Now, it’s obvious that once the last Bitcoin is mined, this will have a strong impact on mining, which could no longer represent a profitable activity for some miners at that point. However, this remains to be seen, as the outcome is strongly tied to the evolution of Bitcoin as a digital asset until that time. Let’s say that in 120 years Bitcoin will be a fully-fledged store of value. In such a scenario, the transaction fees will likely be enough to reward miners for their efforts, considering that they will be more expensive than they are today.
As Bitcoin continues to mature, its role as a store of value will likely influence both its adoption and the willingness of miners to remain active. The bitcoin price at that time will play a significant role in determining whether transaction fees can sufficiently incentivize miners to maintain the network’s security, ensuring that the system remains robust even without the introduction of new coins.
Besides, let’s not forget that Bitcoin’s blockchain is constantly evolving, and its latest developments have enabled it to also host NFTs and just handle cryptocurrency transfers. Therefore, the activity on the network is enhanced, translating into higher fees that users pay to complete a transaction.

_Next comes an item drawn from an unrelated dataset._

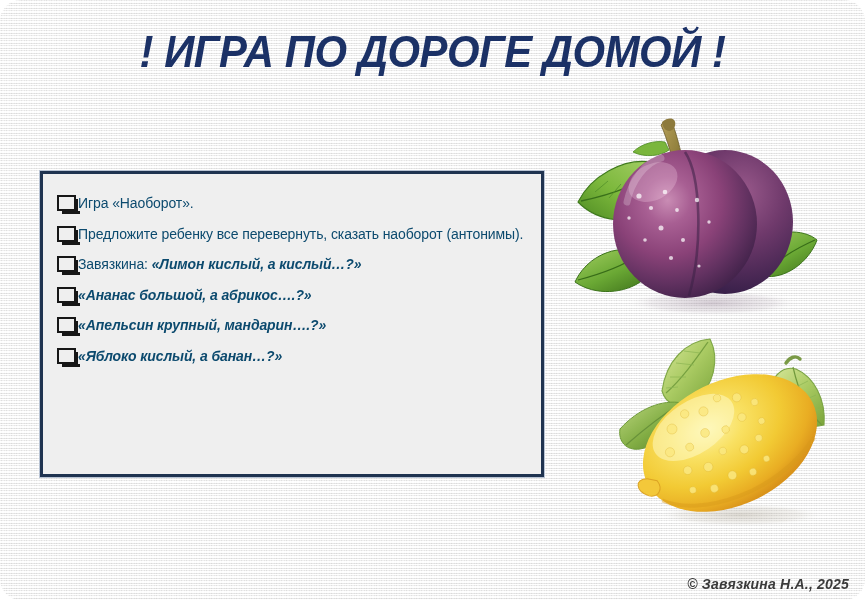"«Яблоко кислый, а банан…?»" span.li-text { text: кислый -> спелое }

And with the fee volume increasing, miners are likely to earn more money for contributing to the network.
Obviously, there are no certainties regarding what will happen when Bitcoin finally reaches its supply limit but given that there are still many years left until that time, miners can prepare effectively to ensure they will be on the safe side. It’s worth noting that even if the mining rewards cease at some point, the crypto realm is dynamic, meaning that new solutions emerge constantly. As a result, the post-reward era will likely become more efficient for every network participant.
Altering Bitcoin’s supply cap: is it possible?
Although some Bitcoin critics see it as just open-source software, the truth is that the Bitcoin network is stronger than it seems. Although it may seem like the supply cap of the asset could be altered by changing its functional code, in practice, this is incredibly difficult to achieve, if not impossible.
Bitcoin’s hard cap is safeguarded by its governance model, as well as its incentive, making it resistant to any potential changes. So, those wishing to alter it in any way can’t have any control over the network due to its strong rules.
The bottom line
Bitcoin has had a remarkable journey since it was first introduced. Despite the massive volatility it has faced, the asset succeeded in recovering every time, proving its resilience and its potential and impacting how people perceive assets in the digital age. Although Bitcoin has many excellent features, it is its capped supply that makes it different from the rest of the cryptocurrencies in the market, making it a valuable asset in the long run.
With the next halving event approaching gradually, it’s worth taking the time to understand what Bitcoin’s finite supply really means for the crypto market. As highlighted in the article, there are many implications that everyone engaged in the crypto space should keep in mind.
While it’s hard to forecast with precision what will happen to Bitcoin once all the 21 million coins are mined, the leading cryptocurrency seems to have a bright future, so it’s worth keeping an eye on the trends to see what happens next.